On June 22, 1864, Union forces attempt to capture a railroad that had been supplying Petersburg, Virginia, from the south, and extend their lines to the Appomattox River. The Confederates thwarted the attempt, and the two sides settled into trenches for a nine-month siege.
The struggle for Petersburg began on June 15. Union General Ulysses S. Grant had spent six weeks fighting his way around Richmond, Virginia. His adversary, General Robert E. Lee, commander of the Army of Northern Virginia, had inflicted tremendous casualties on the Army of the Potomac. Most recently, at Cold Harbor, Grant ordered a disastrous attack on Rebel entrenchments and lost 7,000 men. Afterward, Grant swung south to capture the rail center of Petersburg, 23 miles from Richmond.
When the troops arrived, they found the Confederates already digging trenches. For four days, Grant tried to break through the lines. On June 18, Union losses were particularly heavy. After pausing to reconsider his tactics, Grant refrained from further frontal assaults.

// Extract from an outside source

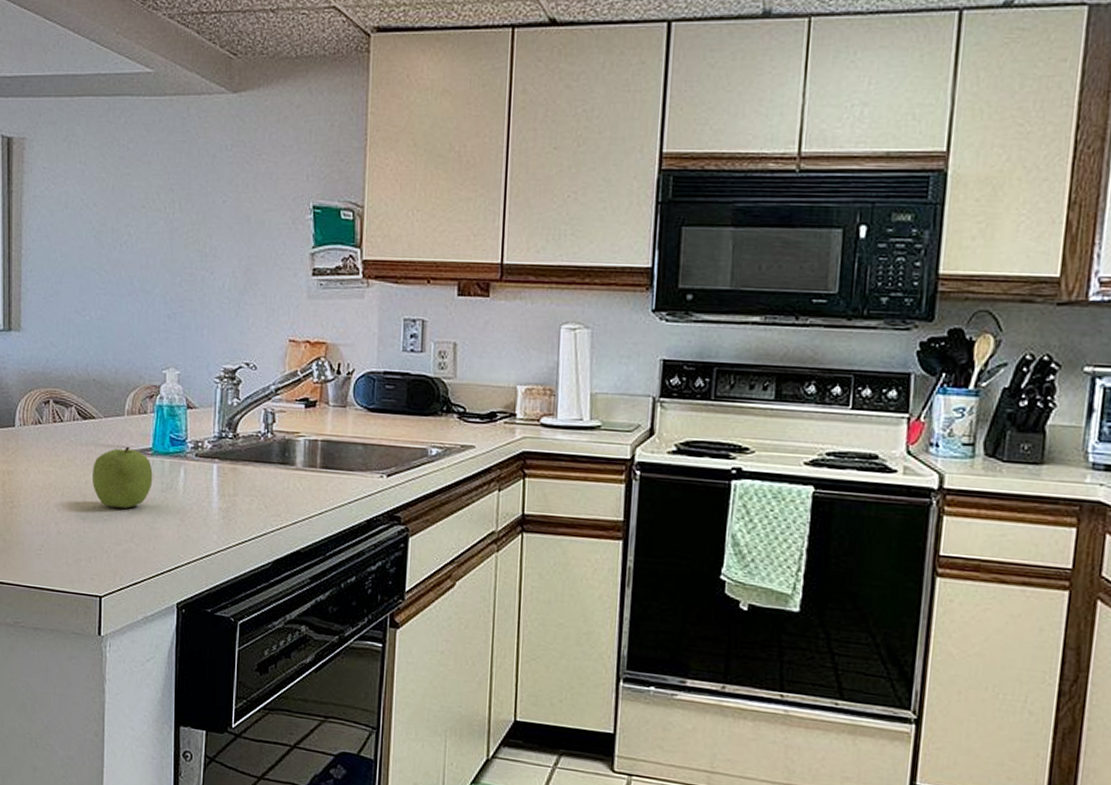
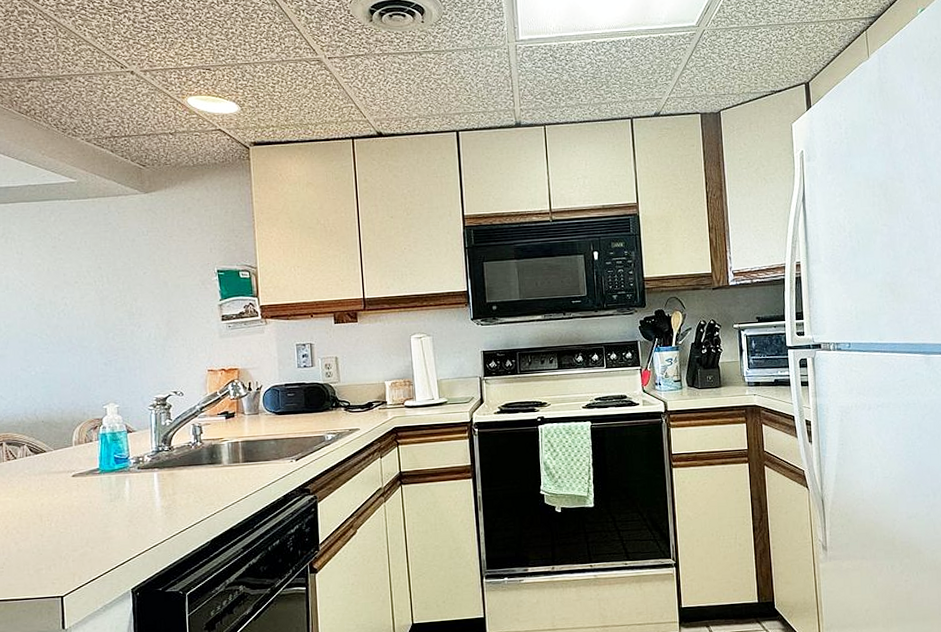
fruit: present [93,447,153,509] -> none [47,471,102,522]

Instead, Grant resumed the flanking movements he had followed throughout the campaign. He extended his left flank on June 21 to cut off the Weldon Railroad, which supplied Petersburg from the south. Part of the Union Second and Sixth Corps moved past the Jerusalem Plank Road, where they ran into Ambrose Powell Hill’s Confederates. Hill’s troops rolled up on the Union flank, inflicting nearly 3,000 casualties and capturing 1,700 prisoners. Hill provided breathing room for Lee’s army, and the armies settled in for a long siege.